**Work required:** Transcribe the entries exactly as given and skip whatever images they hold.

Joint position lists:
+===+

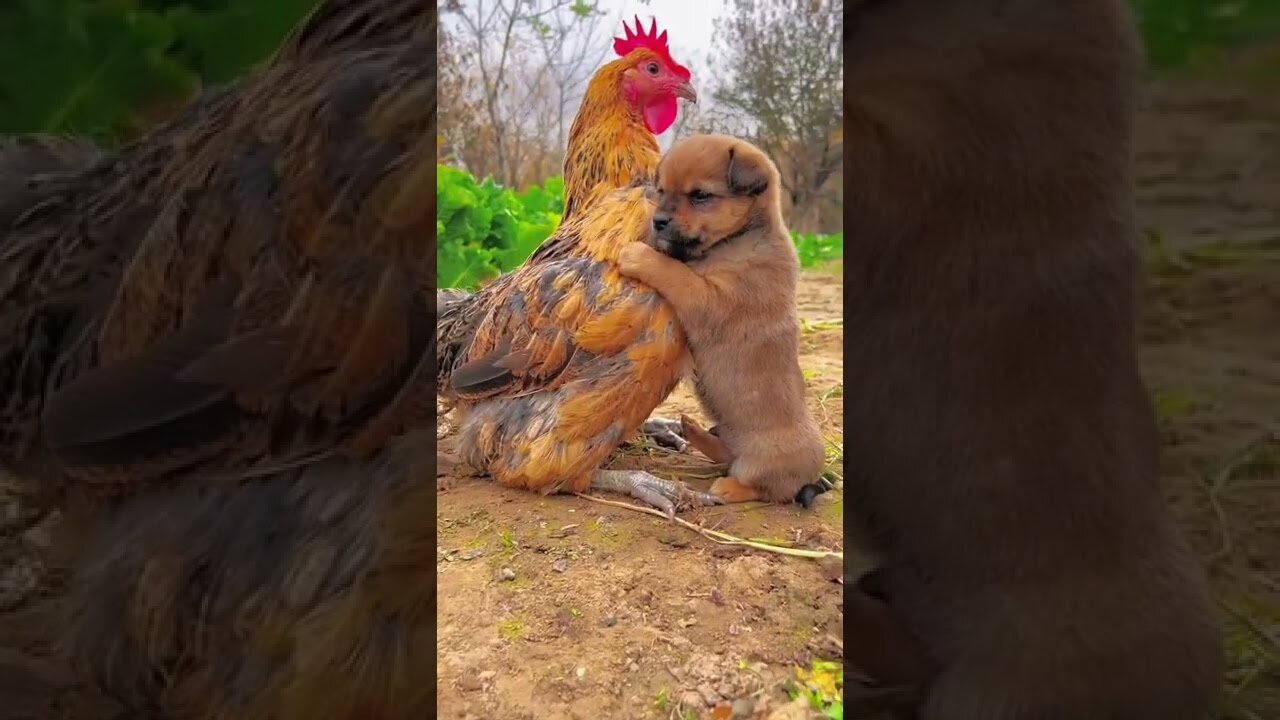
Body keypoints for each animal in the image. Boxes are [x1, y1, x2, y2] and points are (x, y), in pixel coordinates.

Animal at [614, 135, 824, 504]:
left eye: (700, 195)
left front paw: (640, 255)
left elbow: (674, 272)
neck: (739, 238)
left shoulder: (710, 300)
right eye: (662, 190)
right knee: (725, 453)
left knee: (761, 485)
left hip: (762, 464)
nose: (659, 221)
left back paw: (727, 487)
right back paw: (694, 430)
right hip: (727, 434)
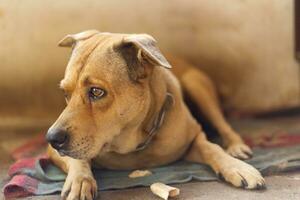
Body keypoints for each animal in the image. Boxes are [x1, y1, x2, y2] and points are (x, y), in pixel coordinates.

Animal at [47, 30, 264, 200]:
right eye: (65, 93)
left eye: (96, 92)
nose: (51, 138)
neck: (133, 143)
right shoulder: (53, 153)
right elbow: (77, 160)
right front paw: (80, 180)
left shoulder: (193, 139)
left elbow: (212, 148)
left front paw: (237, 167)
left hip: (198, 86)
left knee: (224, 125)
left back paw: (236, 147)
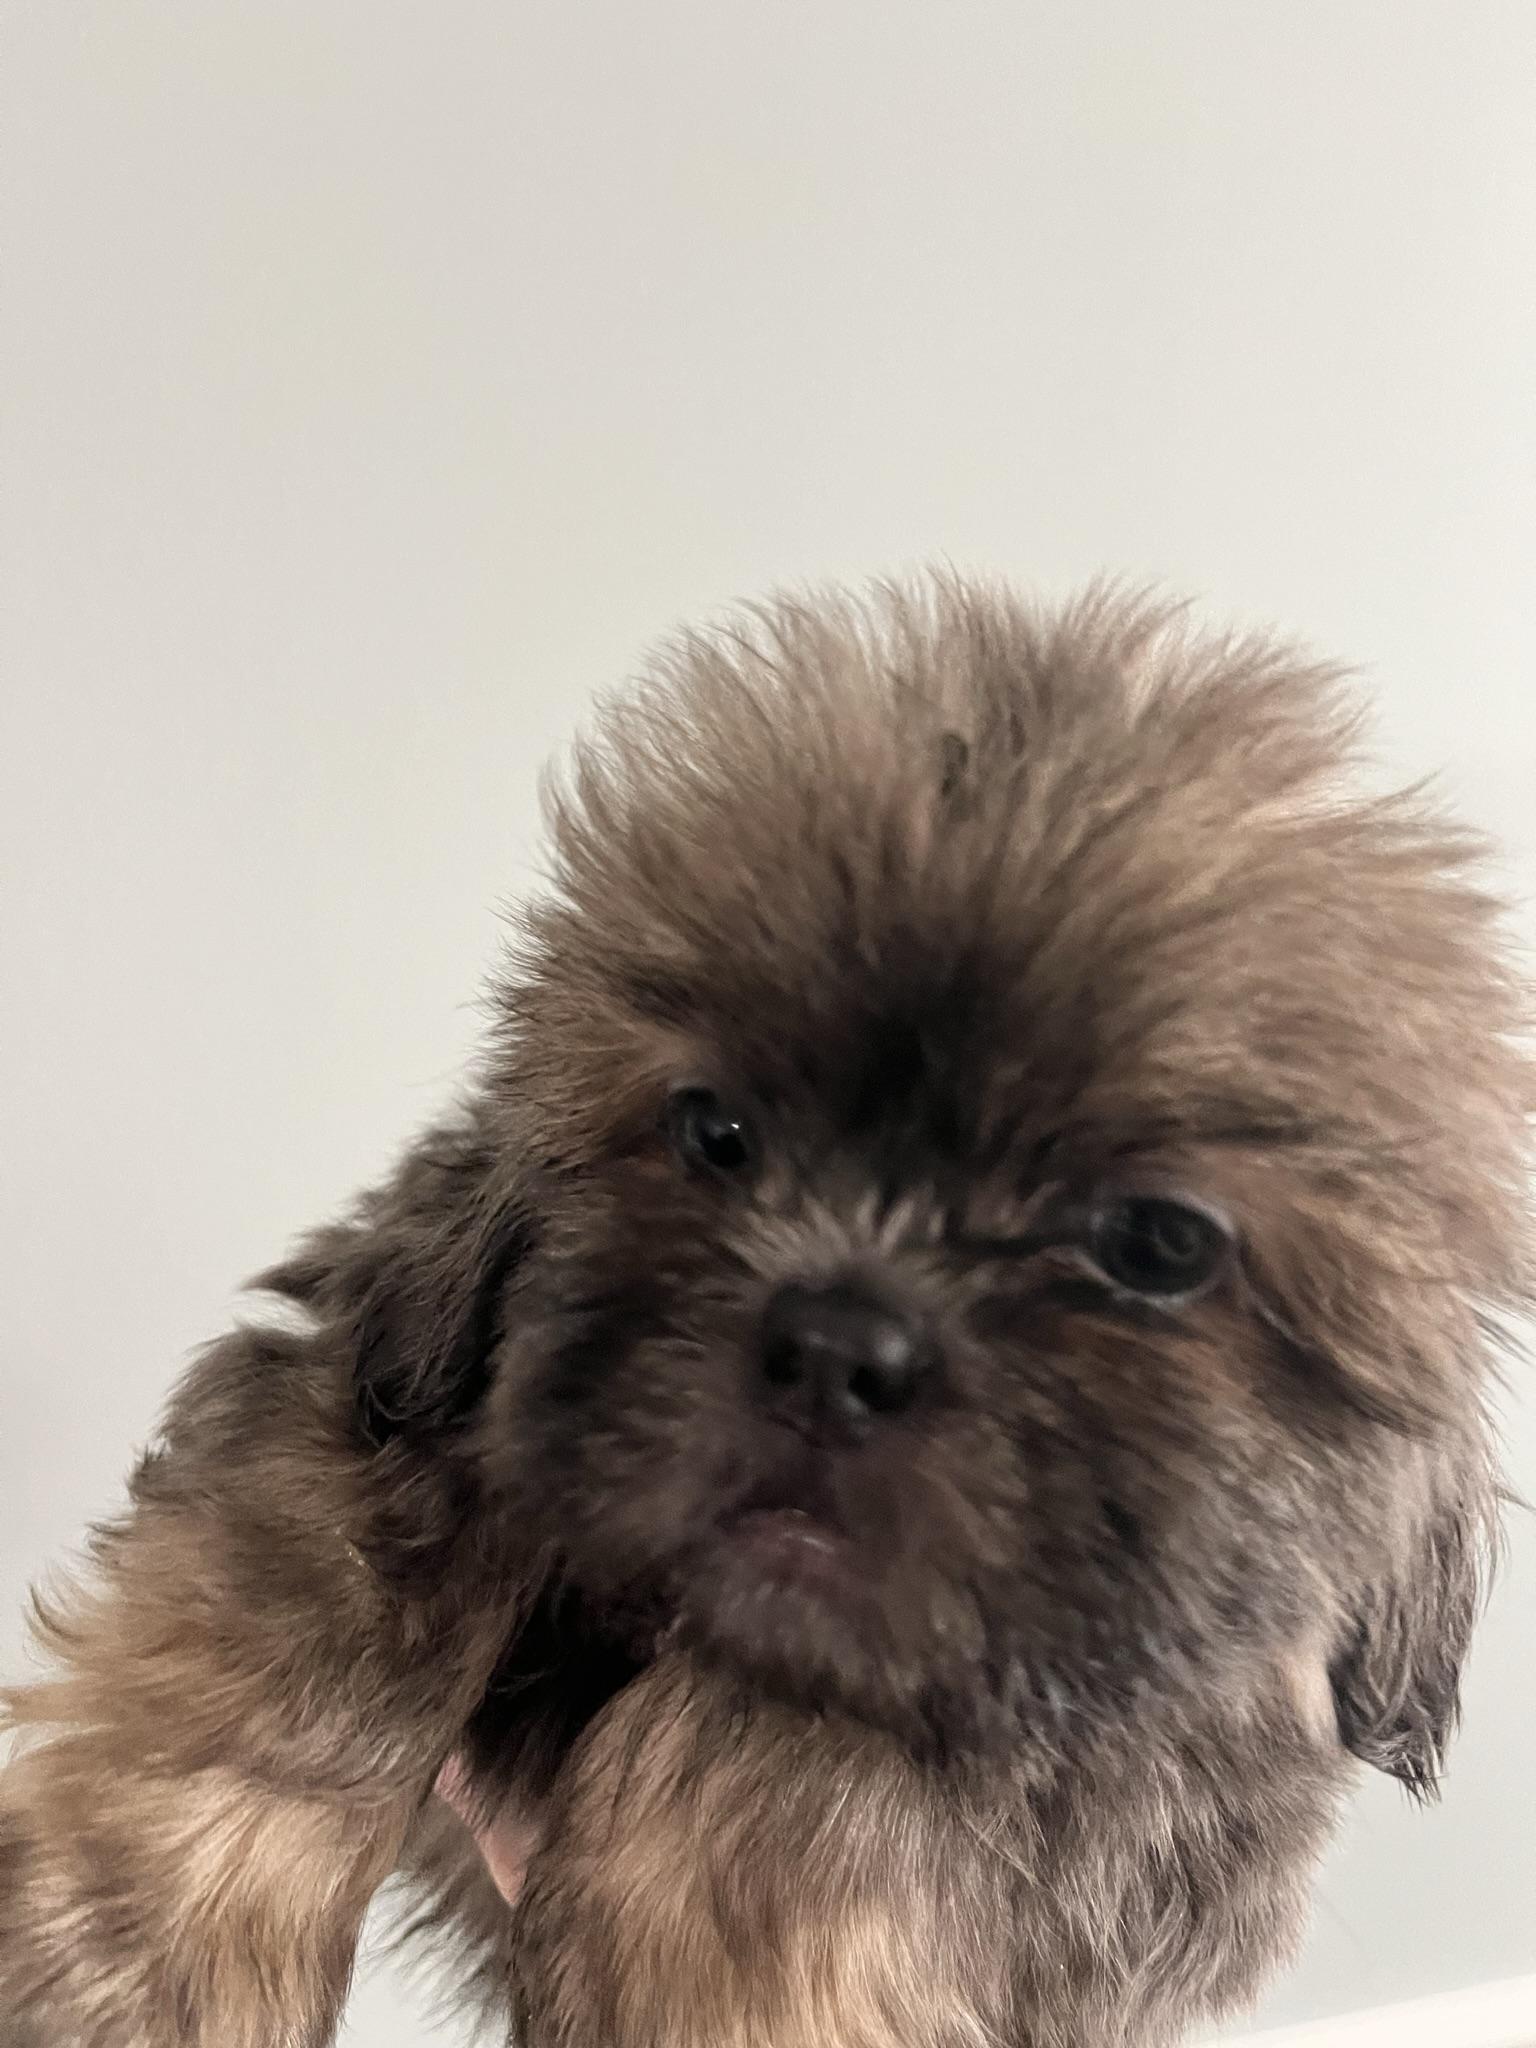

+===+

**Response area:**
Body keypoints for each animal in the image. Boxes are [x1, y1, x2, y2] and points are (x, y), in pixel coordinates.

Animal at [614, 135, 824, 504]:
left eye: (700, 195)
left front paw: (640, 255)
left elbow: (674, 272)
neck: (739, 238)
left shoulder: (710, 300)
right eye: (662, 190)
right knee: (725, 453)
left knee: (761, 485)
left hip: (762, 464)
nose: (659, 221)
left back paw: (727, 487)
right back paw: (694, 430)
right hip: (727, 434)
Body keypoints for each animal in the image. Boxes are [x1, y1, x2, y2] and points are (x, y), in pixel coordinates.

Animal at [47, 30, 264, 200]:
right eye: (65, 93)
left eye: (96, 92)
nose: (51, 138)
neck: (133, 143)
right shoulder: (53, 153)
right elbow: (77, 160)
right front paw: (80, 180)
left shoulder: (193, 139)
left elbow: (212, 148)
left front paw: (237, 167)
left hip: (198, 86)
left knee: (224, 125)
left back paw: (236, 147)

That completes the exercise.